Goal of the exercise: Take the lines in the listing below from the line with "1. Mix all ingredients together in a bowl" up to and including the line with "## Overview" and set them down exactly, skipping pictures and adding nothing.

Input data:
┄┄┄┄┄┄┄┄┄┄┄┄┄┄┄┄┄┄┄┄

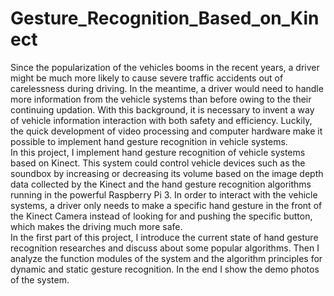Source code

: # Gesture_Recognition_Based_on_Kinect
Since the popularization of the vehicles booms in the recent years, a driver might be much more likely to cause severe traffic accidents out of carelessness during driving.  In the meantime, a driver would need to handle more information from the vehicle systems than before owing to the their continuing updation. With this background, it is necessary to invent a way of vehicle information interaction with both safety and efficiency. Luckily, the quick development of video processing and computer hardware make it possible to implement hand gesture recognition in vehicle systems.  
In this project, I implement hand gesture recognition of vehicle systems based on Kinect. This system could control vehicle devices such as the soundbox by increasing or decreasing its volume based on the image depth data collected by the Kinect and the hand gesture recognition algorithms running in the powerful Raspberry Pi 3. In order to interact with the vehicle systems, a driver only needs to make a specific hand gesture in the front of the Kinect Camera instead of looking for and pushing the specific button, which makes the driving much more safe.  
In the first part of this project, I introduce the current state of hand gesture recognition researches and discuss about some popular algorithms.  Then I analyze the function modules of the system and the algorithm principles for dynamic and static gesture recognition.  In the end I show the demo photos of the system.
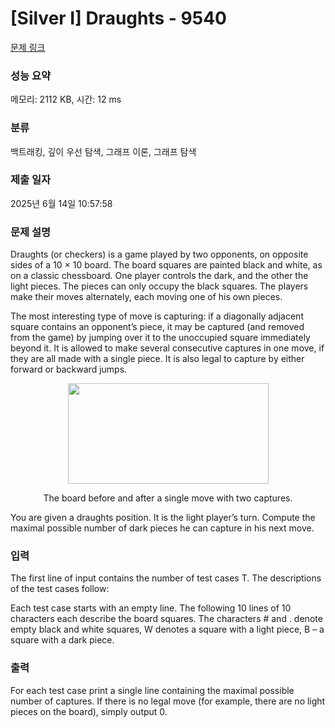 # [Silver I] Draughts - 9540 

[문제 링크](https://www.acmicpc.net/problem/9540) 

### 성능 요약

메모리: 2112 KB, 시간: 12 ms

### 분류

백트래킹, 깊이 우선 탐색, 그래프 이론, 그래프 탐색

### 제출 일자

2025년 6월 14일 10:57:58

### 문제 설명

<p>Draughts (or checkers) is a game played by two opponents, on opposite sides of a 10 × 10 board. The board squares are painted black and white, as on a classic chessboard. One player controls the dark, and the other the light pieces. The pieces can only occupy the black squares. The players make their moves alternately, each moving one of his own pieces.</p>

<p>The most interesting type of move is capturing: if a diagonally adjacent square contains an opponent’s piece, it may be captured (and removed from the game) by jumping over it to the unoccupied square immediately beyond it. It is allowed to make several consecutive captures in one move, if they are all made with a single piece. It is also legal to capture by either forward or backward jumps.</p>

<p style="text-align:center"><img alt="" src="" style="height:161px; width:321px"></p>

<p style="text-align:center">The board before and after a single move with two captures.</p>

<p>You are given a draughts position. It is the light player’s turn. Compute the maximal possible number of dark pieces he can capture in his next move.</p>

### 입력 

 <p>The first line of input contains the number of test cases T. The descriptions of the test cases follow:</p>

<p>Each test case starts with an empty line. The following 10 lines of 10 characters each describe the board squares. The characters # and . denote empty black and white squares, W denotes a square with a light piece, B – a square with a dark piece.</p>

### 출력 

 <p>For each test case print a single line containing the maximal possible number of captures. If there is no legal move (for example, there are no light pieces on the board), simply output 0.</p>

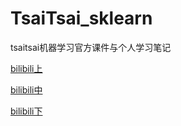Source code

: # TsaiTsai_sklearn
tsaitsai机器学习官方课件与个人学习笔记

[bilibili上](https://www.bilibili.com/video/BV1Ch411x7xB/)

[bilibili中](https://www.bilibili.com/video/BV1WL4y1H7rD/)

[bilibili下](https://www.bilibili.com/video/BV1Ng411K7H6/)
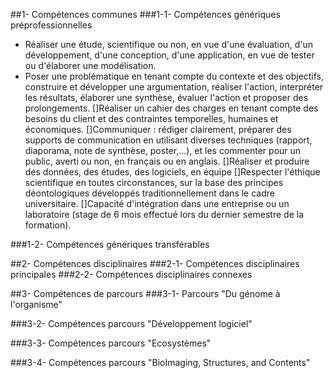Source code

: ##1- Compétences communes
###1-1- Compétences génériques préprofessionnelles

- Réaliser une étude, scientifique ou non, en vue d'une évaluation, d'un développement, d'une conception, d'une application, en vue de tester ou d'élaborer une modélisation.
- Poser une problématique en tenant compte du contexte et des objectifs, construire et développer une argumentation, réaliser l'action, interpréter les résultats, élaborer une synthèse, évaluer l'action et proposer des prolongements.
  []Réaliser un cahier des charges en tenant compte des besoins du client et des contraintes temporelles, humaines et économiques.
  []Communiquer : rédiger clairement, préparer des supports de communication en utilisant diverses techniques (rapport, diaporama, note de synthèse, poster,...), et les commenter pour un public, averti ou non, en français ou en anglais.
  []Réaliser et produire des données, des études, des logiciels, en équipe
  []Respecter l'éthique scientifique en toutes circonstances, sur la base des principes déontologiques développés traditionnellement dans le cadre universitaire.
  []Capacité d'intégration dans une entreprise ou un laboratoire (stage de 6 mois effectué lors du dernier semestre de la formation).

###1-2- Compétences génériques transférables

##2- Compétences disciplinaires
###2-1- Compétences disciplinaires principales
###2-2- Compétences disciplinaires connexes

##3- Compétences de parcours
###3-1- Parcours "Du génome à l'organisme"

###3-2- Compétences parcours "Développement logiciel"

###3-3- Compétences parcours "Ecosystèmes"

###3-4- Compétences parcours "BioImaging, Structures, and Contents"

┄┄┄┄┄┄┄┄┄┄┄┄┄┄┄┄┄┄┄┄

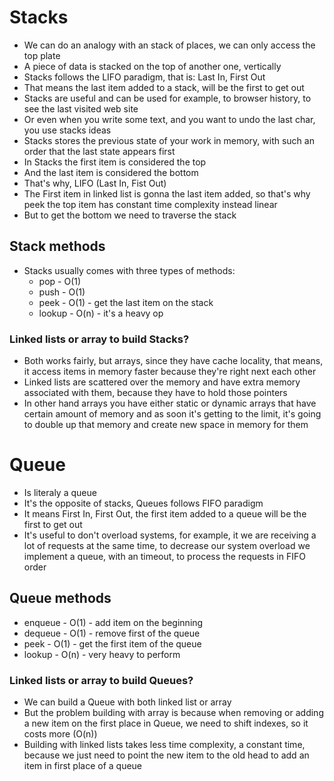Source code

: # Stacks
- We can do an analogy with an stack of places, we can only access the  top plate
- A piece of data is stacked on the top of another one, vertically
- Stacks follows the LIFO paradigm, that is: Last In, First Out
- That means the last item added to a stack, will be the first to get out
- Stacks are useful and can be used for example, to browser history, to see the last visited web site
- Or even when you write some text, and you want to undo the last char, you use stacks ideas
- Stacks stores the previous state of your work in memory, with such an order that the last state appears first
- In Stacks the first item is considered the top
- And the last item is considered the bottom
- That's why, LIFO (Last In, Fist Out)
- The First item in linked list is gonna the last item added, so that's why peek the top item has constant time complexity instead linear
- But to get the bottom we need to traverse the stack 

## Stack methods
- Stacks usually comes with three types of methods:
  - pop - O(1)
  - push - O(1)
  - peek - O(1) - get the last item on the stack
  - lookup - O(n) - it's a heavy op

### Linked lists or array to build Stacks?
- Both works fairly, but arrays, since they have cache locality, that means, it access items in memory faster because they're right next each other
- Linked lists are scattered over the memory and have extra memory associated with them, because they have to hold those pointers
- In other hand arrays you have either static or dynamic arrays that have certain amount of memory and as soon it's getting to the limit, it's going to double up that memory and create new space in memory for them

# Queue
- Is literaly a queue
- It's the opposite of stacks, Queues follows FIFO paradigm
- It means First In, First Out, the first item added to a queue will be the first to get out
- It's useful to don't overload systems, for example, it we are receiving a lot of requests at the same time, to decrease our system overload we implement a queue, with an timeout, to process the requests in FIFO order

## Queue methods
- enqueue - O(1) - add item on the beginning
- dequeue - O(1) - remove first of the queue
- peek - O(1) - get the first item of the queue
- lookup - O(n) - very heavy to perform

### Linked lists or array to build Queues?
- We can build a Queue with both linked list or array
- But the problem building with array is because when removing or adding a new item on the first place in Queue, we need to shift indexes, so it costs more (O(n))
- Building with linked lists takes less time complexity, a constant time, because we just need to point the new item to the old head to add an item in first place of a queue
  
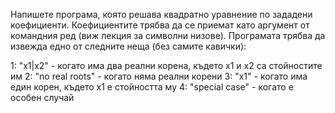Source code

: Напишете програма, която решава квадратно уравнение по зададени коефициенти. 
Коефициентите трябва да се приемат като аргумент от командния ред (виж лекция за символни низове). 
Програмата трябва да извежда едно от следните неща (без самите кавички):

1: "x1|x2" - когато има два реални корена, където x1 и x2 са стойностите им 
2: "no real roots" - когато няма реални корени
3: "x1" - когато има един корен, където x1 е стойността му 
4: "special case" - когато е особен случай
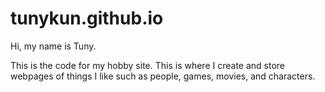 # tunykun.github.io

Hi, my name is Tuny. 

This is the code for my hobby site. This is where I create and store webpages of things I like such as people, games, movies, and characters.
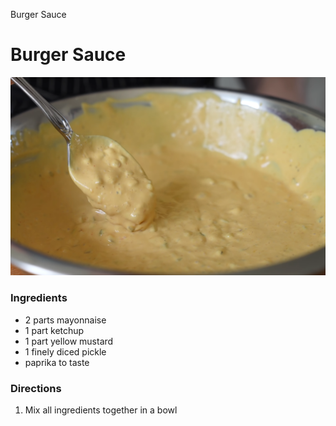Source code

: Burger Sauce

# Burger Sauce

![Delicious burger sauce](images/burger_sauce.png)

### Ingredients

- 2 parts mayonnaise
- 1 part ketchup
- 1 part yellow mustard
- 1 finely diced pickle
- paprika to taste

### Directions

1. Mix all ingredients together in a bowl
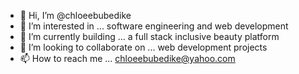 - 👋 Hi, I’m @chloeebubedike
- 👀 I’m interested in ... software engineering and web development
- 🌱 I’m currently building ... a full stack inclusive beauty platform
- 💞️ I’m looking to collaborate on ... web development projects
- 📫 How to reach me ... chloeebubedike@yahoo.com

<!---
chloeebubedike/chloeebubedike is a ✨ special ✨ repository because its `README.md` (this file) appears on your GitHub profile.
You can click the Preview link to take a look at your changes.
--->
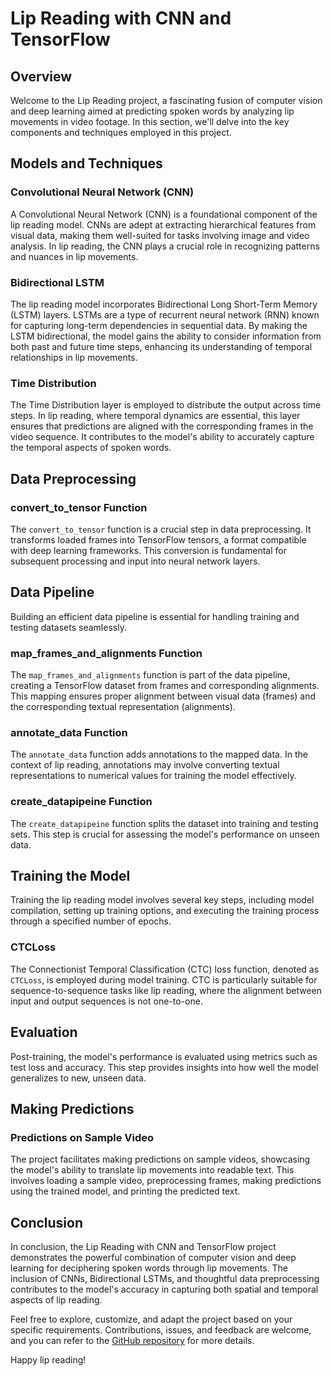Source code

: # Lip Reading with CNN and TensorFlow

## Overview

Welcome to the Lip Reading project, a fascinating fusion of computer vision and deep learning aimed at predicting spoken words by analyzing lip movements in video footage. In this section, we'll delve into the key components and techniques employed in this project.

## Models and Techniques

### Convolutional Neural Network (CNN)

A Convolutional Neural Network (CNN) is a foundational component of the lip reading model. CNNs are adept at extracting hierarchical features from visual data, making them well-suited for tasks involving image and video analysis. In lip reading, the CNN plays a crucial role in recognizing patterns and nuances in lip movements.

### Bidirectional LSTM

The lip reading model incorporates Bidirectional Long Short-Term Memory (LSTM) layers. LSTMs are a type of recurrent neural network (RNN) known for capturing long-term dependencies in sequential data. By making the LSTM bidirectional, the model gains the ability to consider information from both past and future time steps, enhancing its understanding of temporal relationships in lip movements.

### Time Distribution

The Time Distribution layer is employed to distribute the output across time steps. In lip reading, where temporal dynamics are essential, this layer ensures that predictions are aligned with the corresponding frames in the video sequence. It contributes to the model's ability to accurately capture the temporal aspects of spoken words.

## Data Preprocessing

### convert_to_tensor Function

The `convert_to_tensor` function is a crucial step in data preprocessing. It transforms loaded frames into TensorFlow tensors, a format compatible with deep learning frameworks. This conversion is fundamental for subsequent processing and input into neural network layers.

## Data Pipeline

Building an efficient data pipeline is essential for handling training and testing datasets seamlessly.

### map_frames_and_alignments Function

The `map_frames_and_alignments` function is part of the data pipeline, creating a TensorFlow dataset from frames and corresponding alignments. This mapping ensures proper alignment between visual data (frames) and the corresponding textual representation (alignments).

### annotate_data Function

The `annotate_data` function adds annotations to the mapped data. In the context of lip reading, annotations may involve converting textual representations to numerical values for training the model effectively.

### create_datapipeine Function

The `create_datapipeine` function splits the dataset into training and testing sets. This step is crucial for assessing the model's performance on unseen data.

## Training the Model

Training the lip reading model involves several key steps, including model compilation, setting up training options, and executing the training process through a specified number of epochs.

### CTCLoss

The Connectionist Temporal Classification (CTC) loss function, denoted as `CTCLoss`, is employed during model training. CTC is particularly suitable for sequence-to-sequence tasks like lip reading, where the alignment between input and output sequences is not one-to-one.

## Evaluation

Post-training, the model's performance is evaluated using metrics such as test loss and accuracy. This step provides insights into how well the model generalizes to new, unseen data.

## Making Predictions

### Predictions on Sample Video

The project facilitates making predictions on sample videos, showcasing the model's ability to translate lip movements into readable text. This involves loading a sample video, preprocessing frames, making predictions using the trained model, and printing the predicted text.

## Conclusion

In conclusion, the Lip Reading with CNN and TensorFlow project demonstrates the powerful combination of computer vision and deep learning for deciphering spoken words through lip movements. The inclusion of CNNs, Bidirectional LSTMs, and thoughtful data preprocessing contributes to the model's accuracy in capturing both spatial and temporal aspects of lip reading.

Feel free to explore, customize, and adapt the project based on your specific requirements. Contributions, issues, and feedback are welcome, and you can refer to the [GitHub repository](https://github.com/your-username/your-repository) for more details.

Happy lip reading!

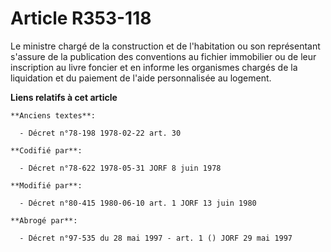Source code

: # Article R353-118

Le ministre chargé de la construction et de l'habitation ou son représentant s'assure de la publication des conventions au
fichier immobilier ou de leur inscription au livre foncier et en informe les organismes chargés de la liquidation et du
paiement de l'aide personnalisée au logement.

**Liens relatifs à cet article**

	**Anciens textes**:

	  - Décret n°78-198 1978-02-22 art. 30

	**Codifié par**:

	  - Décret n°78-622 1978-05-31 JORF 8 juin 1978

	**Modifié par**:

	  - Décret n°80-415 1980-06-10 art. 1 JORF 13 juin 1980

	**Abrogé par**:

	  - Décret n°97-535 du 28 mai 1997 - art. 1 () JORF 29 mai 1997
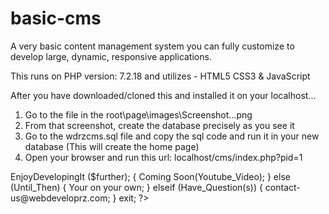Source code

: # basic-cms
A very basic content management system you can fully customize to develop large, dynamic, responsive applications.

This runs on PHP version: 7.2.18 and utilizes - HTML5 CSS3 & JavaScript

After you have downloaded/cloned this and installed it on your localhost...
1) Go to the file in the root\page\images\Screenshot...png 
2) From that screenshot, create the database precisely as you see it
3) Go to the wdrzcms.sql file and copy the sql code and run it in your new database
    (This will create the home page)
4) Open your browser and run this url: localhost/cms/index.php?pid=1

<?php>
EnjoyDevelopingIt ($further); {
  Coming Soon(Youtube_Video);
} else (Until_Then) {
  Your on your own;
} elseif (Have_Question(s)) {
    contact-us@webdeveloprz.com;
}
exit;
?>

┄┄┄┄┄┄┄┄┄┄┄┄┄┄┄┄┄┄┄┄

Solution to the exercise:
1. Mix all ingredients together in a bowl
 - 👋 Hi, I’m @chloeebubedike
- 👀 I’m interested in ... software engineering and web development
- 🌱 I’m currently building ... a full stack inclusive beauty platform
- 💞️ I’m looking to collaborate on ... web development projects
- 📫 How to reach me ... chloeebubedike@yahoo.com

<!---
chloeebubedike/chloeebubedike is a ✨ special ✨ repository because its `README.md` (this file) appears on your GitHub profile.
You can click the Preview link to take a look at your changes.
--->
Source code

: # Lip Reading with CNN and TensorFlow

## Overview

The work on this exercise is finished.